[Opening DATASET section]

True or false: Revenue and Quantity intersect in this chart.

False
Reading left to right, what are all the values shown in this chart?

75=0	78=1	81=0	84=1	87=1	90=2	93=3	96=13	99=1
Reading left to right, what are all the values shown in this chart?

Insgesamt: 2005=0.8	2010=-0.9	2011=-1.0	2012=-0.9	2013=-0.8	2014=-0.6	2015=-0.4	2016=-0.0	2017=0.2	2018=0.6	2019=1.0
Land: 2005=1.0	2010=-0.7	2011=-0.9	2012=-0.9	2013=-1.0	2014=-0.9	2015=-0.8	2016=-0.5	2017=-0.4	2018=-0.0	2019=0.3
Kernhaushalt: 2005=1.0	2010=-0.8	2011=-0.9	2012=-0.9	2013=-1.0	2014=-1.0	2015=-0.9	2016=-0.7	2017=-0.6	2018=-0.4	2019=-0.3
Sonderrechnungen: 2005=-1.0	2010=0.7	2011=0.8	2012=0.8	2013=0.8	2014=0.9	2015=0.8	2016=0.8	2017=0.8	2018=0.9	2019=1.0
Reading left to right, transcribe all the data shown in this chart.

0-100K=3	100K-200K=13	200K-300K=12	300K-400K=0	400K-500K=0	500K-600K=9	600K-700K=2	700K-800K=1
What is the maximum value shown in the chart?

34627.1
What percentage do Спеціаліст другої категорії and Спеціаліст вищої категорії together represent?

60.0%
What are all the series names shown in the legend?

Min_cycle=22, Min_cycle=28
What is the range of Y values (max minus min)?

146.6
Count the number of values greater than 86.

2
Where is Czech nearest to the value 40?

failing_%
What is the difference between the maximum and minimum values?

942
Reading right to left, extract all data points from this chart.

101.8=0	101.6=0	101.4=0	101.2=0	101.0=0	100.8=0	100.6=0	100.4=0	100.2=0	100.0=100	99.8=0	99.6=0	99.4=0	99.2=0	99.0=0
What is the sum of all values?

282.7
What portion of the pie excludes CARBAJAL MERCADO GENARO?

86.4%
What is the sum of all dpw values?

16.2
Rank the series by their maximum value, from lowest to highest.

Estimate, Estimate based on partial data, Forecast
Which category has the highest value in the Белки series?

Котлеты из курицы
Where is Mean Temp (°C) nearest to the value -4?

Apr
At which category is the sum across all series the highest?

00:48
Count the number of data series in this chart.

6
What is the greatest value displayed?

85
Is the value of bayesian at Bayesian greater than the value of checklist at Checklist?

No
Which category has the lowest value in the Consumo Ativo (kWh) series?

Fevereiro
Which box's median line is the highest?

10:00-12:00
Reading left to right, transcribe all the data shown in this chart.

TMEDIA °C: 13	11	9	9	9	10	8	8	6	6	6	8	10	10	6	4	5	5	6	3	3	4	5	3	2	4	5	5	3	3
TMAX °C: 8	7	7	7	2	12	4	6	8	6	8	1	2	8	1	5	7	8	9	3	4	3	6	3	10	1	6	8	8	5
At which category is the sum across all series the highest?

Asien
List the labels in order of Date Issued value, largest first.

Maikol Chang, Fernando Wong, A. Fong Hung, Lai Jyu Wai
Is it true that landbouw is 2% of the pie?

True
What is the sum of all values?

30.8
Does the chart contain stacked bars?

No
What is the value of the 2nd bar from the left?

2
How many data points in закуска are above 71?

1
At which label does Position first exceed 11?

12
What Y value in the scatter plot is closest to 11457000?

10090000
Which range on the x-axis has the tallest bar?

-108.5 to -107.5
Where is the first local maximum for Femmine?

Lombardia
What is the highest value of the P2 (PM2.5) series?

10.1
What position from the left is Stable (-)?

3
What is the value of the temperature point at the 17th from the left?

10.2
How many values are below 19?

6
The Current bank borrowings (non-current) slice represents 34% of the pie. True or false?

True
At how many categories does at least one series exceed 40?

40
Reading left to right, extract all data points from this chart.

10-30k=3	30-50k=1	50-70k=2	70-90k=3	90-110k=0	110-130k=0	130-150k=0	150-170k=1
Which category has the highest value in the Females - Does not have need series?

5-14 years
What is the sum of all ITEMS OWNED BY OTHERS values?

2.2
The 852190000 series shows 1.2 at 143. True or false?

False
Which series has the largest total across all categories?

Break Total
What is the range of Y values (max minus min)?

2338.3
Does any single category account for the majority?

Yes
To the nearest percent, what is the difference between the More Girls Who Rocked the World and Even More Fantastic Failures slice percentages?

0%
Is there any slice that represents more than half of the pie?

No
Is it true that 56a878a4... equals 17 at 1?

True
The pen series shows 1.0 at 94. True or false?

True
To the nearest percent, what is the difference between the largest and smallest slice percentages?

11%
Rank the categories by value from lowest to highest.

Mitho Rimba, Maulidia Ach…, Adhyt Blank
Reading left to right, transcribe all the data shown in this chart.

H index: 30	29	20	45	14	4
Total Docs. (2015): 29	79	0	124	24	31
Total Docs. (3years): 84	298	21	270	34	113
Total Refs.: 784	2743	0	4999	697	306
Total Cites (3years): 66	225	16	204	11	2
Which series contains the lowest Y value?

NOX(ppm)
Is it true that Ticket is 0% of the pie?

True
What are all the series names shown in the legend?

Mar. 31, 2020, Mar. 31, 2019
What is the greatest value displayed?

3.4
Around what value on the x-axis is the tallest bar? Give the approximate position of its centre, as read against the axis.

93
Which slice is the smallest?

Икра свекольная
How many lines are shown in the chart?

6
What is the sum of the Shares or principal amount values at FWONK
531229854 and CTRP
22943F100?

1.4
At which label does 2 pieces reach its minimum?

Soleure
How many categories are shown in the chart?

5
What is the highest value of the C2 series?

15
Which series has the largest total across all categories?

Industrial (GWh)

[Closing DATASET section]

TASK TO CARRY OUT:
Quote the entries word for word from the very first line up to and including the line containing "What portion of".

SOLUTION BELOW:
True or false: Revenue and Quantity intersect in this chart.

False
Reading left to right, what are all the values shown in this chart?

75=0	78=1	81=0	84=1	87=1	90=2	93=3	96=13	99=1
Reading left to right, what are all the values shown in this chart?

Insgesamt: 2005=0.8	2010=-0.9	2011=-1.0	2012=-0.9	2013=-0.8	2014=-0.6	2015=-0.4	2016=-0.0	2017=0.2	2018=0.6	2019=1.0
Land: 2005=1.0	2010=-0.7	2011=-0.9	2012=-0.9	2013=-1.0	2014=-0.9	2015=-0.8	2016=-0.5	2017=-0.4	2018=-0.0	2019=0.3
Kernhaushalt: 2005=1.0	2010=-0.8	2011=-0.9	2012=-0.9	2013=-1.0	2014=-1.0	2015=-0.9	2016=-0.7	2017=-0.6	2018=-0.4	2019=-0.3
Sonderrechnungen: 2005=-1.0	2010=0.7	2011=0.8	2012=0.8	2013=0.8	2014=0.9	2015=0.8	2016=0.8	2017=0.8	2018=0.9	2019=1.0
Reading left to right, transcribe all the data shown in this chart.

0-100K=3	100K-200K=13	200K-300K=12	300K-400K=0	400K-500K=0	500K-600K=9	600K-700K=2	700K-800K=1
What is the maximum value shown in the chart?

34627.1
What percentage do Спеціаліст другої категорії and Спеціаліст вищої категорії together represent?

60.0%
What are all the series names shown in the legend?

Min_cycle=22, Min_cycle=28
What is the range of Y values (max minus min)?

146.6
Count the number of values greater than 86.

2
Where is Czech nearest to the value 40?

failing_%
What is the difference between the maximum and minimum values?

942
Reading right to left, extract all data points from this chart.

101.8=0	101.6=0	101.4=0	101.2=0	101.0=0	100.8=0	100.6=0	100.4=0	100.2=0	100.0=100	99.8=0	99.6=0	99.4=0	99.2=0	99.0=0
What is the sum of all values?

282.7
What portion of the pie excludes CARBAJAL MERCADO GENARO?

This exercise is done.